Aku sekalian Magrib-Isya di rumah makan ini, enak, mushollanya cukup nyaman, kamar mandinya juga banyak dan bersih. Beres semua, saatnya foto-foto, tapi sumpah udah ngantuk banget, hehe.


Bejeu kembali melaju, kali ini dengan driver dua, mas-mas yang masih muda tadi, dengan perawakannya yang pendek, Bejeu dijalankan seperti kesetanan, khas bus muria. Cepat tapi tetap mempertimbangkan aspek keamanan. Cepat, aman, nyaman. Kencengnya mulus, ngeremnya juga smooth. Enak pokoknya bawaannya.

Kendaraan-kendaraan besar dan bus bumel menjadi santapan yang sangat gampang. Ada satu armada pariwisata yang lumayan susah ditaklukkan, sama-sama ngotot. Kusuma Indah, tapi akhirnya, karena lajunya terhalang truk di depannya, Kusuma Indah mampu di-ove take dari sebelah kiri oleh Bejeu.


---

Aku terbangun, mengamati daerah sekitar, PLTU Paiton.

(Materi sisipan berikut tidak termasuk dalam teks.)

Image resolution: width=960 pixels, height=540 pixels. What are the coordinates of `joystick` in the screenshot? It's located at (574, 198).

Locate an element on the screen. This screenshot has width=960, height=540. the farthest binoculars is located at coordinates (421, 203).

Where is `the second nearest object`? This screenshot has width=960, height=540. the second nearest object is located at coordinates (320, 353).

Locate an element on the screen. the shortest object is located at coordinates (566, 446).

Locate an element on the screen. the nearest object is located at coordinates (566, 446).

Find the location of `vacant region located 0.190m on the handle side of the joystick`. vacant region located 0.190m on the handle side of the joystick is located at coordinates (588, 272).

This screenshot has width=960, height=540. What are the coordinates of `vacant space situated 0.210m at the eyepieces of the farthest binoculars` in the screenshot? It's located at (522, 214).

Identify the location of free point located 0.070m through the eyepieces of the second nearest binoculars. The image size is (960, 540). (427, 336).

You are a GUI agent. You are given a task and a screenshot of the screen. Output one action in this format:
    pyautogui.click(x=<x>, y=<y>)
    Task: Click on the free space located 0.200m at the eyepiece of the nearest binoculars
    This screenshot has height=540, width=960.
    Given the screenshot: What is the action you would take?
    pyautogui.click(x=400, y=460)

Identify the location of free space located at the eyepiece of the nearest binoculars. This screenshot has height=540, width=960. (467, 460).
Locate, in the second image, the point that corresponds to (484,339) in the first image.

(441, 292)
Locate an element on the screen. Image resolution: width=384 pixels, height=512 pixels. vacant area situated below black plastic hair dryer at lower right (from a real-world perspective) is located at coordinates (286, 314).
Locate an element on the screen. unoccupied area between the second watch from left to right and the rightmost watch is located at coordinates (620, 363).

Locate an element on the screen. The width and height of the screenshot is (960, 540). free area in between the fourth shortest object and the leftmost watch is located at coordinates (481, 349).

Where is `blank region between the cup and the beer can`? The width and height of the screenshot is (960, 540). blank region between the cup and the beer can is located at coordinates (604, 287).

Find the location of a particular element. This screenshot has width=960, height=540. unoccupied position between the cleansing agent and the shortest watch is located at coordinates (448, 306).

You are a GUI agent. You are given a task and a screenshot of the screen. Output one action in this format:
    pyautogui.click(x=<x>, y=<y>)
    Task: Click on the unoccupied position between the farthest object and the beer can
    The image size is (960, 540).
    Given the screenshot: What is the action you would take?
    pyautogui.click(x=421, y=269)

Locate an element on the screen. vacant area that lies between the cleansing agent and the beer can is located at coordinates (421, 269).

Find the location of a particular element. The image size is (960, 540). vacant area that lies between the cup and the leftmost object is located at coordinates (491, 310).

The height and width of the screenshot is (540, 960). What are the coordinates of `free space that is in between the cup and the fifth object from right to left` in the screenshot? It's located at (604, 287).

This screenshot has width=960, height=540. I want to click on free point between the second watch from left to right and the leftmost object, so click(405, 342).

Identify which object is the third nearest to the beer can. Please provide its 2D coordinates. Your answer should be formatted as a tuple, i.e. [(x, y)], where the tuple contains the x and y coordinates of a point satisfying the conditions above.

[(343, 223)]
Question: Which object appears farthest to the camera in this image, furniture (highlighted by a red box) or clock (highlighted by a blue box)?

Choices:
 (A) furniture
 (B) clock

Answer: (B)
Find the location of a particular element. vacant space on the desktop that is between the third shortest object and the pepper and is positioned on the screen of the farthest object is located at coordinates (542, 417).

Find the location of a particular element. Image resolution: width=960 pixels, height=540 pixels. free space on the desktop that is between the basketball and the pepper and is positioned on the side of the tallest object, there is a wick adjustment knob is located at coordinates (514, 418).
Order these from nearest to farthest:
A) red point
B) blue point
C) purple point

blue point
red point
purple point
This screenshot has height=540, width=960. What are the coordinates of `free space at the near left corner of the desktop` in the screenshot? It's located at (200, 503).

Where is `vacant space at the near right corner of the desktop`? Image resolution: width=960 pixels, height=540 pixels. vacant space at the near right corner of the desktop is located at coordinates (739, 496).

Lampu-lampunya menghias malam, berkilauan seperti sebuah kota kecil. Cukup lama berarti aku tidur, benar-benar tidur, pulas, akumulasi dari rasa capek mungkin. Masih kuingat, daerah terakhir yang aku lihat adalah Gerbang Tol Kebomas, dan kini aku terbangun saat Bejeu sudah melintasi PLTU Paiton.

Kurebahkan kembali badanku di sandaran seat yang begitu nyaman. Bed cover masih menyelimuti badan, hangat. Kuperhatikan cara Mas Driver mengendalikan Hino mesin besar ini, fantastis. Cepat tapi begitu nyaman. Bayangin aja, tidurku sama sekali tidak terusik dari Gresik sampai dengan Paiton, benar-benar tidak tahu apa-apa sepanjang jalanan tadi, bobomania. Belum pernah loh dalam sejarah perbisan, aku bisa tidur selama dan senyenyak itu.